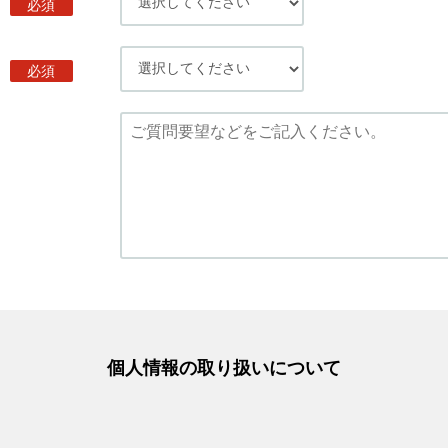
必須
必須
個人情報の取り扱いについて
---
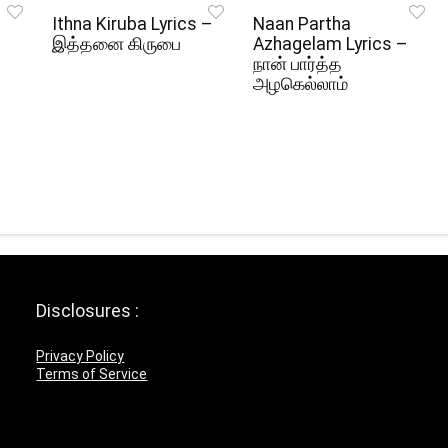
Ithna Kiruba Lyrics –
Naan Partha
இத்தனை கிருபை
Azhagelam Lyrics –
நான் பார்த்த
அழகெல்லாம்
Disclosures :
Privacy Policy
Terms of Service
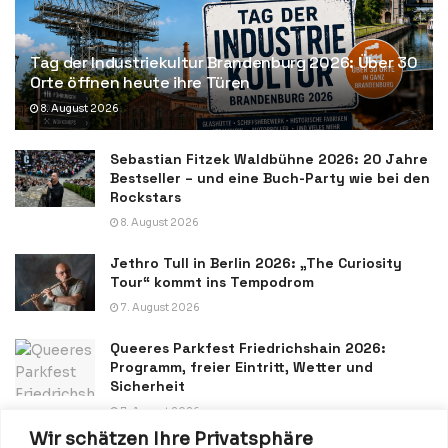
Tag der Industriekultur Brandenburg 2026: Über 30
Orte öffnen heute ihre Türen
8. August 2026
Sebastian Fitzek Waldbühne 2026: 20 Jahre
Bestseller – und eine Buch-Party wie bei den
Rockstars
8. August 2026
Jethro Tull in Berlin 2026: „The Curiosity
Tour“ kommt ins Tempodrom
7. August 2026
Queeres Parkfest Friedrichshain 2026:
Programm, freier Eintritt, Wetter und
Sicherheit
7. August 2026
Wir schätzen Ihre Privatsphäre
...
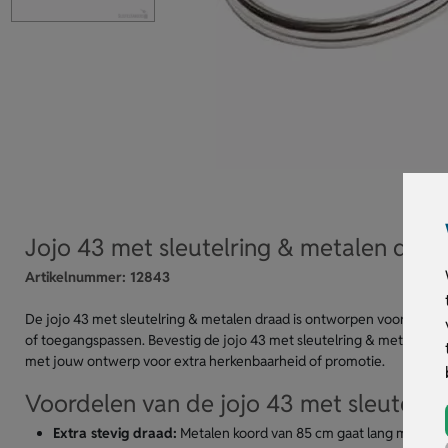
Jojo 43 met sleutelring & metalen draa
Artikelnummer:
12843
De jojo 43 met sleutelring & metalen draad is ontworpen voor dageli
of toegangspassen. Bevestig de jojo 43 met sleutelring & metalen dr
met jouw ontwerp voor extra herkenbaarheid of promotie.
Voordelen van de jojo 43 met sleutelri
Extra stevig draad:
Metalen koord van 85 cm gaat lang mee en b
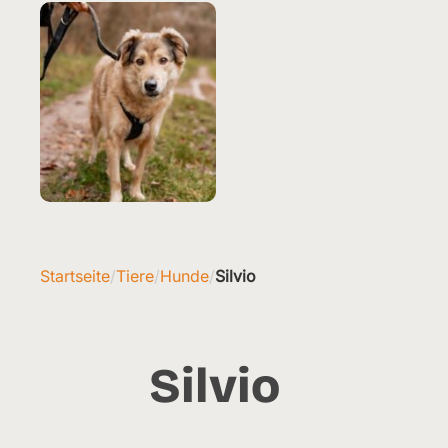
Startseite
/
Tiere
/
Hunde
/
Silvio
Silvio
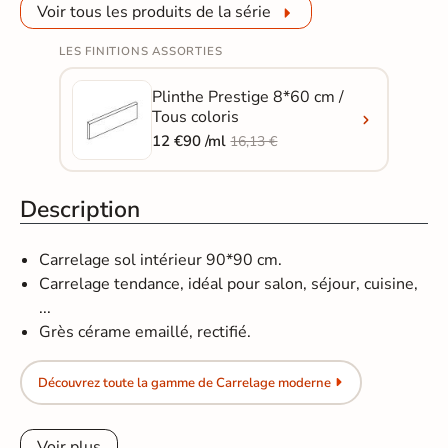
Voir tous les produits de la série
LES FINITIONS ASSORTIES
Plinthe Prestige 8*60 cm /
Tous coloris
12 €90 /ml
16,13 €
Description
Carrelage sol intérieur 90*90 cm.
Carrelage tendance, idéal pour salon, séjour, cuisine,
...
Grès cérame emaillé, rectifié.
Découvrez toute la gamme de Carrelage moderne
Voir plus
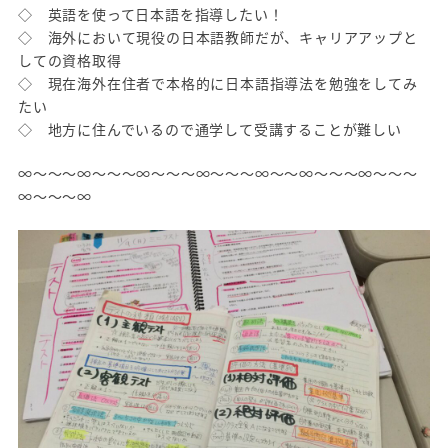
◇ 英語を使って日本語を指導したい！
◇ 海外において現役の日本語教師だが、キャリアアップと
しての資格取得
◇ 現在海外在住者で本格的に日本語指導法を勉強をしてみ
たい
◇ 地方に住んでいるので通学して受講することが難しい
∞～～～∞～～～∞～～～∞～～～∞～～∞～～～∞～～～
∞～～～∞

## Work instructions
Could you gather every line of the records that contains the word "draad" and copy each of those lines out in full?

## Task solution
De jojo 43 met sleutelring & metalen draad is ontworpen voor dageli
Extra stevig draad:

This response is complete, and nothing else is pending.